Beginning with the line that contains "Jag vill passa", transcribe every line down to the end of the entries, exactly, and no other lines.

Collected data
____

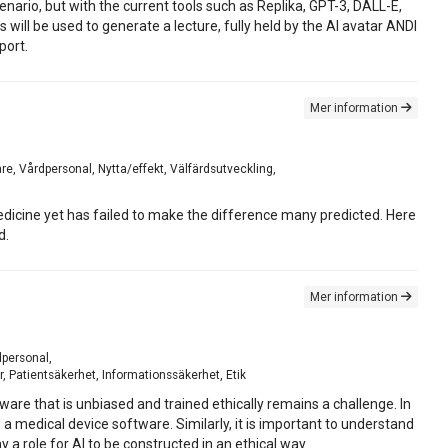
nario, but with the current tools such as Replika, GPT-3, DALL-E,
will be used to generate a lecture, fully held by the AI avatar ANDI
port.
Mer information
are, Vårdpersonal, Nytta/effekt, Välfärdsutveckling,
edicine yet has failed to make the difference many predicted. Here
d.
Mer information
dpersonal,
, Patientsäkerhet, Informationssäkerhet, Etik
ftware that is unbiased and trained ethically remains a challenge. In
 a medical device software. Similarly, it is important to understand
y a role for AI to be constructed in an ethical way.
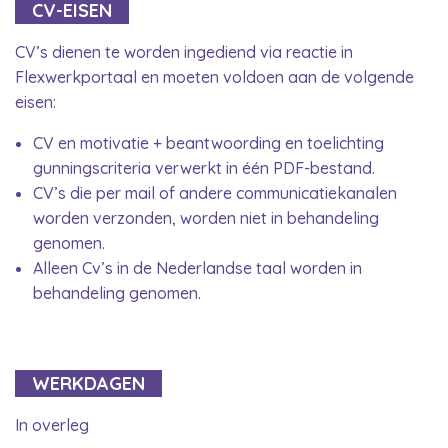
CV-EISEN
CV’s dienen te worden ingediend via reactie in
Flexwerkportaal en moeten voldoen aan de volgende
eisen:
CV en motivatie + beantwoording en toelichting
gunningscriteria verwerkt in één PDF-bestand.
CV’s die per mail of andere communicatiekanalen
worden verzonden, worden niet in behandeling
genomen.
Alleen Cv’s in de Nederlandse taal worden in
behandeling genomen.
WERKDAGEN
In overleg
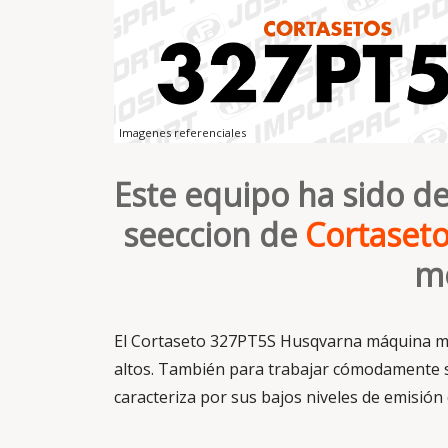
Imagenes referenciales
Este equipo ha sido de
seeccion de
Cortaset
mo
El Cortaseto 327PT5S Husqvarna máquina mu
altos. También para trabajar cómodamente s
caracteriza por sus bajos niveles de emisión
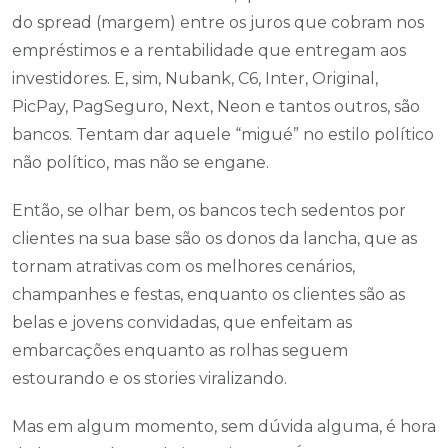
do spread (margem) entre os juros que cobram nos
empréstimos e a rentabilidade que entregam aos
investidores. E, sim, Nubank, C6, Inter, Original,
PicPay, PagSeguro, Next, Neon e tantos outros, são
bancos. Tentam dar aquele “migué” no estilo político
não político, mas não se engane.
Então, se olhar bem, os bancos tech sedentos por
clientes na sua base são os donos da lancha, que as
tornam atrativas com os melhores cenários,
champanhes e festas, enquanto os clientes são as
belas e jovens convidadas, que enfeitam as
embarcações enquanto as rolhas seguem
estourando e os stories viralizando.
Mas em algum momento, sem dúvida alguma, é hora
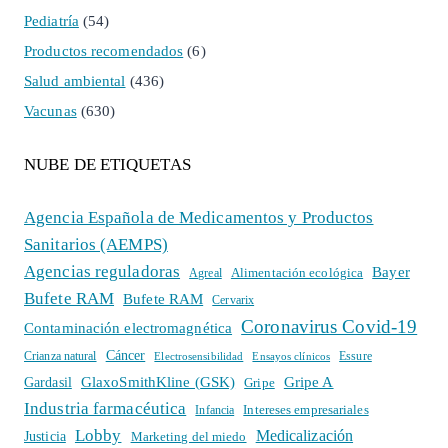
Pediatría
(54)
Productos recomendados
(6)
Salud ambiental
(436)
Vacunas
(630)
NUBE DE ETIQUETAS
Agencia Española de Medicamentos y Productos
Sanitarios (AEMPS)
Agencias reguladoras
Bayer
Alimentación ecológica
Agreal
Bufete RAM
Bufete RAM
Cervarix
Coronavirus Covid-19
Contaminación electromagnética
Cáncer
Crianza natural
Electrosensibilidad
Ensayos clínicos
Essure
GlaxoSmithKline (GSK)
Gripe A
Gardasil
Gripe
Industria farmacéutica
Intereses empresariales
Infancia
Lobby
Medicalización
Justicia
Marketing del miedo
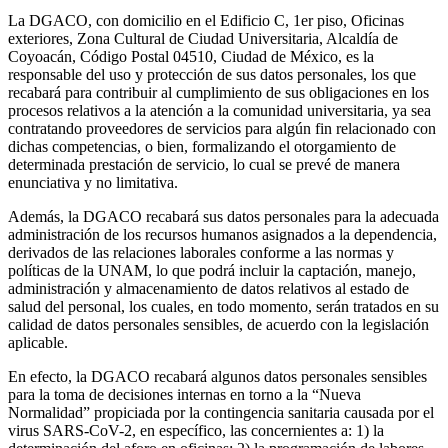
La DGACO, con domicilio en el Edificio C, 1er piso, Oficinas
exteriores, Zona Cultural de Ciudad Universitaria, Alcaldía de
Coyoacán, Código Postal 04510, Ciudad de México, es la
responsable del uso y protección de sus datos personales, los que
recabará para contribuir al cumplimiento de sus obligaciones en los
procesos relativos a la atención a la comunidad universitaria, ya sea
contratando proveedores de servicios para algún fin relacionado con
dichas competencias, o bien, formalizando el otorgamiento de
determinada prestación de servicio, lo cual se prevé de manera
enunciativa y no limitativa.
Además, la DGACO recabará sus datos personales para la adecuada
administración de los recursos humanos asignados a la dependencia,
derivados de las relaciones laborales conforme a las normas y
políticas de la UNAM, lo que podrá incluir la captación, manejo,
administración y almacenamiento de datos relativos al estado de
salud del personal, los cuales, en todo momento, serán tratados en su
calidad de datos personales sensibles, de acuerdo con la legislación
aplicable.
En efecto, la DGACO recabará algunos datos personales sensibles
para la toma de decisiones internas en torno a la “Nueva
Normalidad” propiciada por la contingencia sanitaria causada por el
virus SARS-CoV-2, en específico, las concernientes a: 1) la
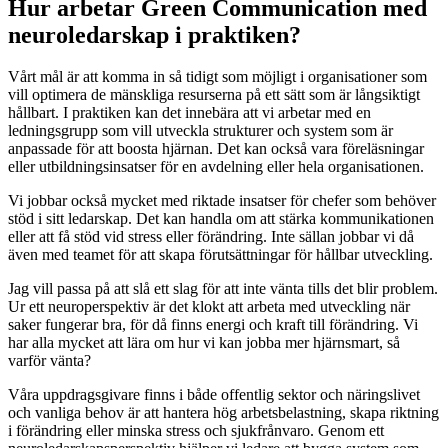
Hur arbetar Green Communication med
neuroledarskap i praktiken?
Vårt mål är att komma in så tidigt som möjligt i organisationer som
vill optimera de mänskliga resurserna på ett sätt som är långsiktigt
hållbart. I praktiken kan det innebära att vi arbetar med en
ledningsgrupp som vill utveckla strukturer och system som är
anpassade för att boosta hjärnan. Det kan också vara föreläsningar
eller utbildningsinsatser för en avdelning eller hela organisationen.
Vi jobbar också mycket med riktade insatser för chefer som behöver
stöd i sitt ledarskap. Det kan handla om att stärka kommunikationen
eller att få stöd vid stress eller förändring. Inte sällan jobbar vi då
även med teamet för att skapa förutsättningar för hållbar utveckling.
Jag vill passa på att slå ett slag för att inte vänta tills det blir problem.
Ur ett neuroperspektiv är det klokt att arbeta med utveckling när
saker fungerar bra, för då finns energi och kraft till förändring. Vi
har alla mycket att lära om hur vi kan jobba mer hjärnsmart, så
varför vänta?
Våra uppdragsgivare finns i både offentlig sektor och näringslivet
och vanliga behov är att hantera hög arbetsbelastning, skapa riktning
i förändring eller minska stress och sjukfrånvaro. Genom ett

____

__Answer to this task__
Jag vill passa på att slå ett slag för att inte vänta tills det blir problem.
Ur ett neuroperspektiv är det klokt att arbeta med utveckling när
saker fungerar bra, för då finns energi och kraft till förändring. Vi
har alla mycket att lära om hur vi kan jobba mer hjärnsmart, så
varför vänta?
Våra uppdragsgivare finns i både offentlig sektor och näringslivet
och vanliga behov är att hantera hög arbetsbelastning, skapa riktning
i förändring eller minska stress och sjukfrånvaro. Genom ett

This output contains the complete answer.